◆ **Brief**:
Would you please write out every record exactly?

Collected data entries:
● ● ●
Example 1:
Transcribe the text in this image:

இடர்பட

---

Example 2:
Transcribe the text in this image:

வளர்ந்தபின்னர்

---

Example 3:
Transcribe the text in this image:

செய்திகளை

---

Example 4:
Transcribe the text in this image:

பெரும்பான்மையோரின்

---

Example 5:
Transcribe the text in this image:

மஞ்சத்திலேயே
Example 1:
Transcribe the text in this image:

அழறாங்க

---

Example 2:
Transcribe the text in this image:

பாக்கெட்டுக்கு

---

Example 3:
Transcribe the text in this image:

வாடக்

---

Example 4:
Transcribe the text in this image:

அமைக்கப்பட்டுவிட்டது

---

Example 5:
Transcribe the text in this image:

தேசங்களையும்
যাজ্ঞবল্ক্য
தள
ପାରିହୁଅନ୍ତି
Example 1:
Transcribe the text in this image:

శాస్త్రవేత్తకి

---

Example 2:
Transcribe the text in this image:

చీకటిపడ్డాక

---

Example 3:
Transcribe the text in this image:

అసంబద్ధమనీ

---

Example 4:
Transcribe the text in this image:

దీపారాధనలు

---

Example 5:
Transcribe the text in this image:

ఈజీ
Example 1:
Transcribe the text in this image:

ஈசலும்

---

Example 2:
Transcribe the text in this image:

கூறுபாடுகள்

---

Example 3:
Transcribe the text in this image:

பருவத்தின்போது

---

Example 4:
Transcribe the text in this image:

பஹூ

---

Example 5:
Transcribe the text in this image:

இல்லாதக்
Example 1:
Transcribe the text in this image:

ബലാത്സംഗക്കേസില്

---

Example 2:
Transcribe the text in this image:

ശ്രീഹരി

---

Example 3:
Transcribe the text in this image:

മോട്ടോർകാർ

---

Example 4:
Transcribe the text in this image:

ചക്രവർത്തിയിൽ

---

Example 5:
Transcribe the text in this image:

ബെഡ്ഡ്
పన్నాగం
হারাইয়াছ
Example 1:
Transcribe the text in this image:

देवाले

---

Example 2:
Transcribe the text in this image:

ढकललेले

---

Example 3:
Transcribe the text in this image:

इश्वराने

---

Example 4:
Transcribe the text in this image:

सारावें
● ● ●
◆ **Exercise answer**:
Example 1:
Transcribe the text in this image:

இடர்பட

---

Example 2:
Transcribe the text in this image:

வளர்ந்தபின்னர்

---

Example 3:
Transcribe the text in this image:

செய்திகளை

---

Example 4:
Transcribe the text in this image:

பெரும்பான்மையோரின்

---

Example 5:
Transcribe the text in this image:

மஞ்சத்திலேயே
Example 1:
Transcribe the text in this image:

அழறாங்க

---

Example 2:
Transcribe the text in this image:

பாக்கெட்டுக்கு

---

Example 3:
Transcribe the text in this image:

வாடக்

---

Example 4:
Transcribe the text in this image:

அமைக்கப்பட்டுவிட்டது

---

Example 5:
Transcribe the text in this image:

தேசங்களையும்
যাজ্ঞবল্ক্য
தள
ପାରିହୁଅନ୍ତି
Example 1:
Transcribe the text in this image:

శాస్త్రవేత్తకి

---

Example 2:
Transcribe the text in this image:

చీకటిపడ్డాక

---

Example 3:
Transcribe the text in this image:

అసంబద్ధమనీ

---

Example 4:
Transcribe the text in this image:

దీపారాధనలు

---

Example 5:
Transcribe the text in this image:

ఈజీ
Example 1:
Transcribe the text in this image:

ஈசலும்

---

Example 2:
Transcribe the text in this image:

கூறுபாடுகள்

---

Example 3:
Transcribe the text in this image:

பருவத்தின்போது

---

Example 4:
Transcribe the text in this image:

பஹூ

---

Example 5:
Transcribe the text in this image:

இல்லாதக்
Example 1:
Transcribe the text in this image:

ബലാത്സംഗക്കേസില്

---

Example 2:
Transcribe the text in this image:

ശ്രീഹരി

---

Example 3:
Transcribe the text in this image:

മോട്ടോർകാർ

---

Example 4:
Transcribe the text in this image:

ചക്രവർത്തിയിൽ

---

Example 5:
Transcribe the text in this image:

ബെഡ്ഡ്
పన్నాగం
হারাইয়াছ
Example 1:
Transcribe the text in this image:

देवाले

---

Example 2:
Transcribe the text in this image:

ढकललेले

---

Example 3:
Transcribe the text in this image:

इश्वराने

---

Example 4:
Transcribe the text in this image:

सारावें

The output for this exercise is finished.